··· Data to process
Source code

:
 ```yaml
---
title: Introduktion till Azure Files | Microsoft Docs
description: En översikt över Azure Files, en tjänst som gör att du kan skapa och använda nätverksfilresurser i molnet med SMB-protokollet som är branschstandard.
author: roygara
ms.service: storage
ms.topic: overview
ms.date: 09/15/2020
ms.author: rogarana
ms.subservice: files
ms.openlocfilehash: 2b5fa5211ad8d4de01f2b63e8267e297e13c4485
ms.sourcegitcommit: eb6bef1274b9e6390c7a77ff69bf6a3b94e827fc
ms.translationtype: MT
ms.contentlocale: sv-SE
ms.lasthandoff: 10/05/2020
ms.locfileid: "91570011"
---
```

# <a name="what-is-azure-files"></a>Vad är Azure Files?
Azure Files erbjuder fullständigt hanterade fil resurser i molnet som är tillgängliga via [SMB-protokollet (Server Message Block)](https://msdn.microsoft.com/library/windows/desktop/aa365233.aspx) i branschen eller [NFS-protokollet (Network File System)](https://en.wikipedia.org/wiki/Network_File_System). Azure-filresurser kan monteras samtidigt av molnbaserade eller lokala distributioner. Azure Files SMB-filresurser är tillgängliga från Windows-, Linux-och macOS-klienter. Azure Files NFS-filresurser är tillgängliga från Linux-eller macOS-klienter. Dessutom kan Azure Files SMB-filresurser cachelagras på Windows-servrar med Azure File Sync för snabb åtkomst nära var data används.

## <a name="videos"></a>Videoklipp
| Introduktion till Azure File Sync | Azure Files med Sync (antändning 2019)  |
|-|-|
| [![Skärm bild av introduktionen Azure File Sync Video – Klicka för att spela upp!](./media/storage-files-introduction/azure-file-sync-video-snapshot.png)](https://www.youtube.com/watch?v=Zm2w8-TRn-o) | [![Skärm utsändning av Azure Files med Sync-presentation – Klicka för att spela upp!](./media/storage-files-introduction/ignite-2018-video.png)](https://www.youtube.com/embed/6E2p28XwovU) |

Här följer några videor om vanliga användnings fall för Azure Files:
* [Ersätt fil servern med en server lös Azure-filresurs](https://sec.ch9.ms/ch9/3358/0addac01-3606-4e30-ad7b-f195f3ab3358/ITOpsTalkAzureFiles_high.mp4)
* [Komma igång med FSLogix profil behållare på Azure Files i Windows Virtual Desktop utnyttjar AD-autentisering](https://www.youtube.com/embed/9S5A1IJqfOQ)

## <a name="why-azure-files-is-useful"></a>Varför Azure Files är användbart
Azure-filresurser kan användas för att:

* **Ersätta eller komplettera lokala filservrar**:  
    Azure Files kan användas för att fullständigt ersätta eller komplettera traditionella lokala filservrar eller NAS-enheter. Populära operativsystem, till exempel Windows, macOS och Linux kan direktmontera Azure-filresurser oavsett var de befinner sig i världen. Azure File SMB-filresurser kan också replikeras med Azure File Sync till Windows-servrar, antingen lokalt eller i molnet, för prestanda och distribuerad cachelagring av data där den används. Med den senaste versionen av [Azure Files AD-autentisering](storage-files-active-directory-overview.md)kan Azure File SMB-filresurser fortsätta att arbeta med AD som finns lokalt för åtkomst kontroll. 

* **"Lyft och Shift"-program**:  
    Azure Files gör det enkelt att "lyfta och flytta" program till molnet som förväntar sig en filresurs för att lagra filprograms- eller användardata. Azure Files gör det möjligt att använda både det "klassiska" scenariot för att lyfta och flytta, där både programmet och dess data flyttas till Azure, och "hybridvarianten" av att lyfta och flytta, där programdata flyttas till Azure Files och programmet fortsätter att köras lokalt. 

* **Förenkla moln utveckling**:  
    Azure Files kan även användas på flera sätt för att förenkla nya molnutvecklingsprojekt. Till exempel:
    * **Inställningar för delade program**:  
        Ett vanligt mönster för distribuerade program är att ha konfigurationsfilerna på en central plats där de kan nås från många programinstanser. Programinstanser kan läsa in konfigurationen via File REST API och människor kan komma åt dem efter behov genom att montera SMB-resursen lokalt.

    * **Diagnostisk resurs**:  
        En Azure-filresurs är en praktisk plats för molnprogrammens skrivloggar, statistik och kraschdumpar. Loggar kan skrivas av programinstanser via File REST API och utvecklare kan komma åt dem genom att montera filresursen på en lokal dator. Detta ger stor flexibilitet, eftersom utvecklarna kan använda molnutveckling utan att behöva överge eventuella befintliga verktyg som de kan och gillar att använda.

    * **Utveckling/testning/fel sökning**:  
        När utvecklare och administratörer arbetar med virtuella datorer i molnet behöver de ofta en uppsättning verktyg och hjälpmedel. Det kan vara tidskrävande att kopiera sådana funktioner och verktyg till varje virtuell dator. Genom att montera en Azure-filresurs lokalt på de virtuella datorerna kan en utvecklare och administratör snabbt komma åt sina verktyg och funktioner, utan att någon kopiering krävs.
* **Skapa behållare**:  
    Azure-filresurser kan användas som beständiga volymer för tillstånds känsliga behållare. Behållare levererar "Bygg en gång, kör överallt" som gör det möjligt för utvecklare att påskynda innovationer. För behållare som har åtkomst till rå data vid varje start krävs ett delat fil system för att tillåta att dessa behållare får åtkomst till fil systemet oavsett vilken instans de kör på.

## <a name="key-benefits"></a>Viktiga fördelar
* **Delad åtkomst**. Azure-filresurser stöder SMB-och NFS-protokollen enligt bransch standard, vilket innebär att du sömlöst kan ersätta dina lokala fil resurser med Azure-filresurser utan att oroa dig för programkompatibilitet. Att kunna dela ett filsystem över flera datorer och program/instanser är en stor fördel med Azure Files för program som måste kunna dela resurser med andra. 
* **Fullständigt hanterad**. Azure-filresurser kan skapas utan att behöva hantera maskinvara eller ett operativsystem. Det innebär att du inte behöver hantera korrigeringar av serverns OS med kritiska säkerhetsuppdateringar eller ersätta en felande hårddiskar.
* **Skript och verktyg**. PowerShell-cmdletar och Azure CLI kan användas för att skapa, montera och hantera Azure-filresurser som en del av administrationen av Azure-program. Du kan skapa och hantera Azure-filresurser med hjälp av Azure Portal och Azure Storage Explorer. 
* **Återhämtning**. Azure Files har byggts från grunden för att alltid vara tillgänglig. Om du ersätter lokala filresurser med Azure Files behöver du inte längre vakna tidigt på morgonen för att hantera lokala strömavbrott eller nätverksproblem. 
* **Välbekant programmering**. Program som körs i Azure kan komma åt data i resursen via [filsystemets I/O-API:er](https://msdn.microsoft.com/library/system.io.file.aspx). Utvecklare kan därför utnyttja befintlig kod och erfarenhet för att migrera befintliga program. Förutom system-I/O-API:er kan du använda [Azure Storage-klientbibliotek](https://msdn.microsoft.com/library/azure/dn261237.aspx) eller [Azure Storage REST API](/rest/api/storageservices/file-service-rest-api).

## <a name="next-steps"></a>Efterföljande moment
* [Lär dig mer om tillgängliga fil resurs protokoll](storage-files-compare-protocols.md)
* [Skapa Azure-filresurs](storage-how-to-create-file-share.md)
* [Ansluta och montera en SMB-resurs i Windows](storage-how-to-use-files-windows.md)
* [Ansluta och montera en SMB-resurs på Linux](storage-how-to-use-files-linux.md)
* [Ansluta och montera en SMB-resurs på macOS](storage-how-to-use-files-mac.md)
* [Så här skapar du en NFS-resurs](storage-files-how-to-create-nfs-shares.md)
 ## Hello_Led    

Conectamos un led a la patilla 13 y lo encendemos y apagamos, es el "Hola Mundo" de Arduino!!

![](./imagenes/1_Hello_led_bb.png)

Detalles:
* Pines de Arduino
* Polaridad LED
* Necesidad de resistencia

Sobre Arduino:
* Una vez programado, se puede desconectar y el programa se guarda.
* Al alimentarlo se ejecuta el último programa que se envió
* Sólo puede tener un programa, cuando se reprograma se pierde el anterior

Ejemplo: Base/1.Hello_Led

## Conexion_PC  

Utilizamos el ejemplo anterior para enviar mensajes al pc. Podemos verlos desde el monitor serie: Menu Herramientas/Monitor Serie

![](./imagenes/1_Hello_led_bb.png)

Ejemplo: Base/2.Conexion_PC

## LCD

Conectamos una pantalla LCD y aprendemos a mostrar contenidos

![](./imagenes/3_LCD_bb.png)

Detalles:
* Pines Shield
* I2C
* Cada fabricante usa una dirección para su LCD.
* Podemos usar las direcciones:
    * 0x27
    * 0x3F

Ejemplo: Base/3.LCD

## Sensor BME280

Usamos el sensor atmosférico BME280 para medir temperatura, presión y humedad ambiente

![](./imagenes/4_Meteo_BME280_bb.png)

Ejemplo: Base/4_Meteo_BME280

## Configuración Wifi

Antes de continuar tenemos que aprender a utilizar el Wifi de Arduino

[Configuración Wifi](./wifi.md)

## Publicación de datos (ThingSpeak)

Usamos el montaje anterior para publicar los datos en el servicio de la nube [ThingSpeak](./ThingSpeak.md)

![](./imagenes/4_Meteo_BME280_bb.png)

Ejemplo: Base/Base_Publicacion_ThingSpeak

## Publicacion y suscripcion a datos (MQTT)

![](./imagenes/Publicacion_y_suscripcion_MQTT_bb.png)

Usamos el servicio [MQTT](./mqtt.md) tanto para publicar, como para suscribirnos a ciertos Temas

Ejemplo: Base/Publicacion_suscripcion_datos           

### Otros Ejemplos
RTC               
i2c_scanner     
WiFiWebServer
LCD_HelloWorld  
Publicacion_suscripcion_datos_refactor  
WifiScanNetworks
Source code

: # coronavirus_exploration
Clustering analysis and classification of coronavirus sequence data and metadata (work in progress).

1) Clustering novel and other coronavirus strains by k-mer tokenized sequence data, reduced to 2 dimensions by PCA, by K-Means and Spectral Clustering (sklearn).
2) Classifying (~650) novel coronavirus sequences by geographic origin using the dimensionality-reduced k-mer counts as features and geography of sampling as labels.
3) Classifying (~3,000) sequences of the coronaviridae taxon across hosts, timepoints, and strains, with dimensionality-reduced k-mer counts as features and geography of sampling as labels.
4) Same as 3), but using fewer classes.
······
* _Your goal_
Select the lines from the entries that include the word "para".

* _Written response_
Utilizamos el ejemplo anterior para enviar mensajes al pc. Podemos verlos desde el monitor serie: Menu Herramientas/Monitor Serie
* Cada fabricante usa una dirección para su LCD.
Usamos el sensor atmosférico BME280 para medir temperatura, presión y humedad ambiente
Usamos el montaje anterior para publicar los datos en el servicio de la nube [ThingSpeak](./ThingSpeak.md)
Usamos el servicio [MQTT](./mqtt.md) tanto para publicar, como para suscribirnos a ciertos Temas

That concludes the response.